Yeni çıkan bir kanunla her evde yaşayanlar müştereken mülkiyetin sahibi olup evi satabilirler, alınan parayla daha ufak müstakil daireler satın alabilirler. Luba satar evi, verir parayı eski kocasına bu dertten kurtulur. Şansı yaver gider dört kişi için yeni bir daire bulur. Noter, avukat, tapu, emlakçı huzurunda satış yapılır. Anahtar ellerinde eve gittiklerinde polis gelip evin onlara ait olmadığını eve girdikleri takdirde tutuklanacaklarını söyler. Evin sahibi başka bir kimsedir. Kaybettiği pasaportuna başka biri resmini yapıştırarak evi satmıştır. Polis avukat, adalet v.s.... Aranıyor, bulursak yakalarız... Üniversitede Prof. olan Luba'nın maaşı ile bir daire alması icin en aşağı yüzotuzsekiz sene maaşını biriktirmesi lazım, yemeden içmeden. Dokuz aylık maaşı ile ancak bir ay kira ödeyebiliyor ufak bir daireye. Hergün artan enflasyonla bunlar da yetersiz olabilir yakında.

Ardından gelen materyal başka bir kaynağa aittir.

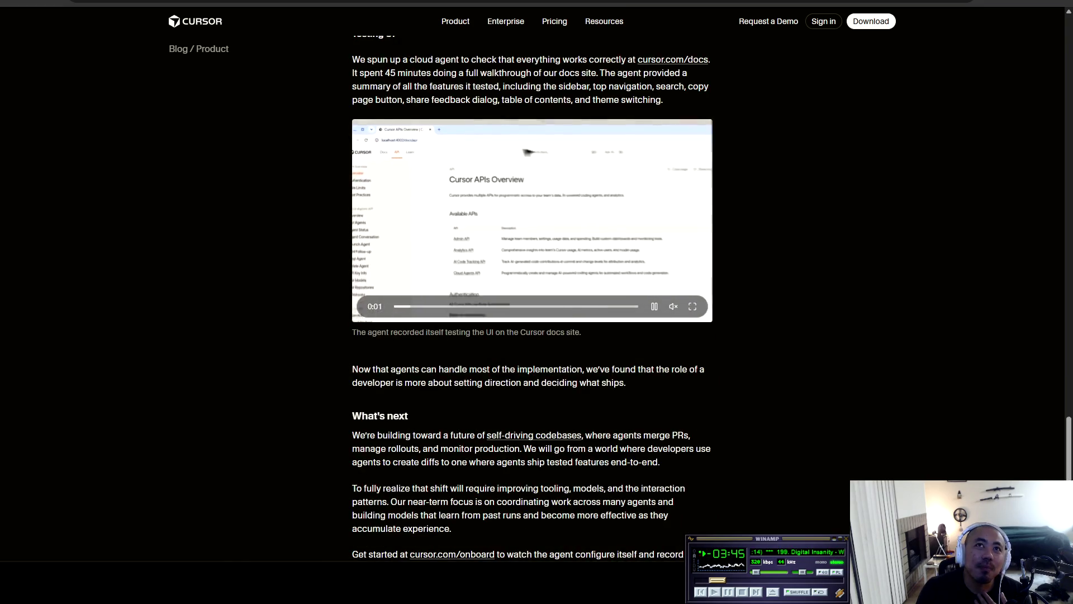
scroll(532, 297, "down", 4)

Bunun gibi yüzlerce hadise yaşanıyor bugünkü Rusya'da ve adalet görevini yapıyor pek tabii. Geçenlerde Luba'ya bir celp gelir. Dosya araştırılmış kendisinin suçlu oldugu zannı belirtilmiştir. Her nekadar sahtekarlıkla devlet memurları huzurunda parayı çalıp giden bulunamıyorsa da Luba'nın bu satışı döviz ile yaptığı zannıyla mahkemeye verilmesine karar verilmiştir.
La Fontaine'nin şiirleri içinde aklımdan hiç çıkaramadığım bir tanesi vardır. Kırk sene önce ezberlediğim bu şahane şiir halen hafızamda taptaze. Hikaye vebaya tutulmuş hayvanları anlatır. Rivayet bu ya bir zamanlar bir hastalık sarar bütun hayvanları hiçbirinde ne güç kalır ne sevgi, kurt avlanamaz, kumrular sevişemez...

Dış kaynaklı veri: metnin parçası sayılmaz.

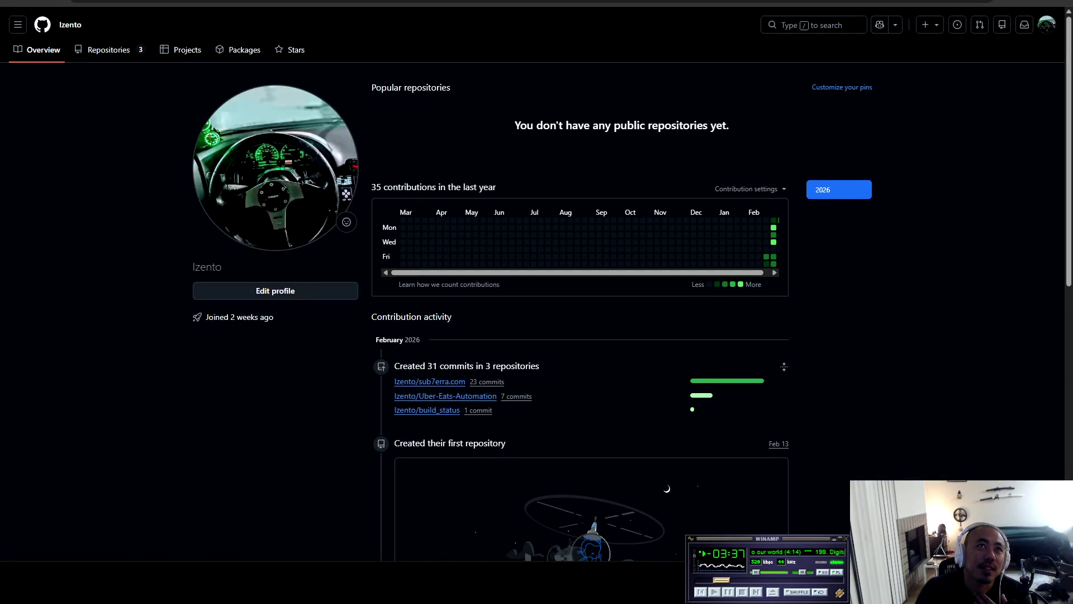
left_click(108, 50)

... Aslan bütün hayvanları toplayıp bunun tanrıların bir cezası olduğunu ve sebebinin de birinin işlediği suç olduğunu açıklar. Herkes suçunu açıklayacak ve suçlu bulunup bu beladan kurtulunacaktır. Anlatır herkes birşeyler, haksız yenen hayvanlar, öldürülen yavrular, kaplan, panter, gergedan, ... hepsinden birşeyler.
Kenarda sessiz durur eşek sığınarak adalete o da karışır lafa... "çok aç olduğum bir gün bir bahçeden geçerken bir avuç ot yedim, yeminle çok açtım..."
Daha bitmeden lafı bütün heyet ayağa kalkar.
Başkasının otundan bir avuç almak. İşte belaların tek sebebi, af edilemez suç...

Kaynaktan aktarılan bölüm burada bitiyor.